Just like the original argument that fictional violence causes real violence, the existence of Trickster takes away any parental culpability, instead laying sole blame on the games and their terrifyingly omnipotent ability to cause violence in their innocent and uncorrupted offspring.
It’s interesting how Brainscan also foreshadows the fear of the internet; the vast unknowable world and dangers that it represented in the 90s. While Trickster is a totally ridiculous reinterpretation of classical figures like Loki, in the tech-heavy world of the movie, he can also be read as the “dangerous stranger.” Which was, and still is, a key part of parental fears around web usage. Never knowing who’s at the other end of a chat window, or monitor elsewhere. A figure we were all taught to be afraid of, Trickster lures Michael in with lies, only to put him in danger and use his trust to cause all manner of harm.
Although the “stranger danger” part of internet fear wouldn’t become common until a fair few years later when people began to have easy access to the internet in their homes, it’s really interesting how interchangeably this analog for the panic of video game violence could have been reused to showcased the fear around the horrors that lay on the world wide web.
The actual mechanics of Brainscan are revealing too. Of the games that caused the North American congressional hearings, this is closest to Night Trap. That game featured a live-action movie of kids being killed by vampires, that the player could stop by watching via CCTV. It’s probably the least well-known and least notorious of the games, but it’s definitely the easiest to put to screen.

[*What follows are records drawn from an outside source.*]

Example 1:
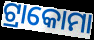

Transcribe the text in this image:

ଟ୍ରାକୋମା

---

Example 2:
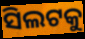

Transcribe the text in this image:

ସିଲଟକୁ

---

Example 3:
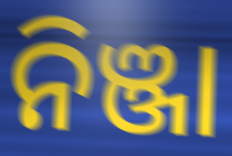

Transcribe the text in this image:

ନିଞ୍ଜା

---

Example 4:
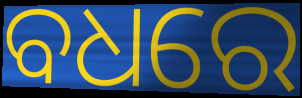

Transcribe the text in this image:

ବଧରେ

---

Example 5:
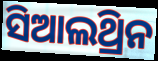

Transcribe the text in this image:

ସିଆଲଥ୍ରିନ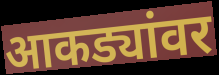
आकड्यांवर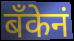
बॅंकेनंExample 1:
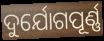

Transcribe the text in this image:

ଦୁର୍ଯୋଗପୂର୍ଣ୍ଣ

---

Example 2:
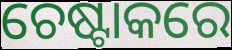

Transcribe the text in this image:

ଚେଷ୍ଟାକରେ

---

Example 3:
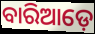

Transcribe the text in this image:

ବାରିଆଡ଼େ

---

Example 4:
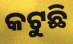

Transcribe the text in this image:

କଟୁଛି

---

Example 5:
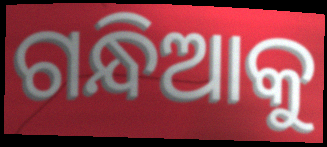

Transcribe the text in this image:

ଗନ୍ଧିଆକୁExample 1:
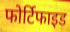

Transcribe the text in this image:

फोर्टिफाइड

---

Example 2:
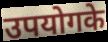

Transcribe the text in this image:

उपयोगके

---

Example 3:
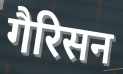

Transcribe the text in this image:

गैरिसन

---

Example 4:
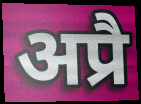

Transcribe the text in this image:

अप्रै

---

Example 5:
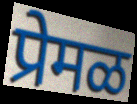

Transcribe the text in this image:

प्रेमळ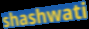
shashwati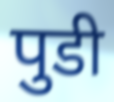
पुडीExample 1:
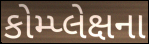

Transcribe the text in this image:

કોમ્પ્લેક્ષના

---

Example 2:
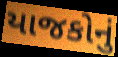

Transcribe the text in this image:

યાજકોનું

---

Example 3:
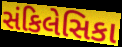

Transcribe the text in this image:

સંકિલેસિકા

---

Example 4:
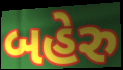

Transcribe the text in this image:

બહેરુ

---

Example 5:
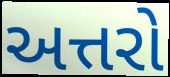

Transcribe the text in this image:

અત્તરોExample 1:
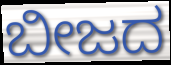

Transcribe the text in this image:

ಬೀಜದ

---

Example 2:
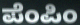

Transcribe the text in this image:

ಪೆಂಪಿಂ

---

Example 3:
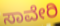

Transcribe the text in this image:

ಸಾವೇರಿ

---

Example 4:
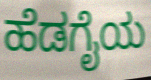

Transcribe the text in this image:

ಹೆಡಗೈಯ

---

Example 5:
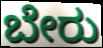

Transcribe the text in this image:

ಬೇರು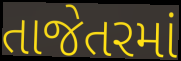
તાજેતરમાં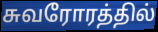
சுவரோரத்தில்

In the original Mortal Kombat game, the avatars were glitchy and adapted from computer generated images of real fighters, giving it an always unreal feel.
But in Brainscan, Michael’s violent experiences within the game always look as if he’s actually there, making it feel far more real (and less like a videogame). It makes sense narratively, but ages the movie in a unique fashion; many remember the shock around the brutal fatalities of Mortal Kombat, but only a few horror-gaming diehards recall the story of Night Trap.

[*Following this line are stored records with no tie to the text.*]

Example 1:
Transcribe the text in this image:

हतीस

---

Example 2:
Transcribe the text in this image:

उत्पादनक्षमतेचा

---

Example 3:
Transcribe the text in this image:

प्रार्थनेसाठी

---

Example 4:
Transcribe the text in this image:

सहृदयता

Much like the arguments and scandal that inspired it, Brainscan doesn’t actually feature a child turned evil by video games. In a final act twist that takes the controversial Dallas “it was all a dream” device and skews it towards gamers, we learn that nothing that happened since Michael entered the game was real. The actual experience of playing Brainscan comes from the program reading what your deepest fears are and crafting a narrative around them. In Michael’s case, this was the violence that he committed in the games becoming real.
Although we saw him kill and eventually get killed, those events all took place within the game, and Michael wakes up absolutely fine. Now, though, he is fully aware of the powerful computer-generated narrative he has experienced.
It’s a strangely lighthearted—and extremely tropey—reveal, especially after the brutal death Michael suffers at the hands of Langella’s detective. But it makes sense if we think of Brainscan as two different movies struggling for dominance. One is a grimy B-movie that explores a loss of agency while trying—and failing—to get away with a heinous crime. The other is a PG-13 sci-fi parable about the danger of falling for the lies of others, especially strange, demented men you meet in the gaming world (or as it would come to be years later, on the internet).
Ultimately, the final reveal works as a fitting—if unintentional—commentary on the nature of the hearings and the panic around video game violence. Michael’s experiences, though terrible and scary, are simply based on his own fears. Just as the imagined horrors of video game violence seemed terrifying to worried parents everywhere, the events of Michael’s narrative are entirely imagined. Somehow, the fabric of society remains intact.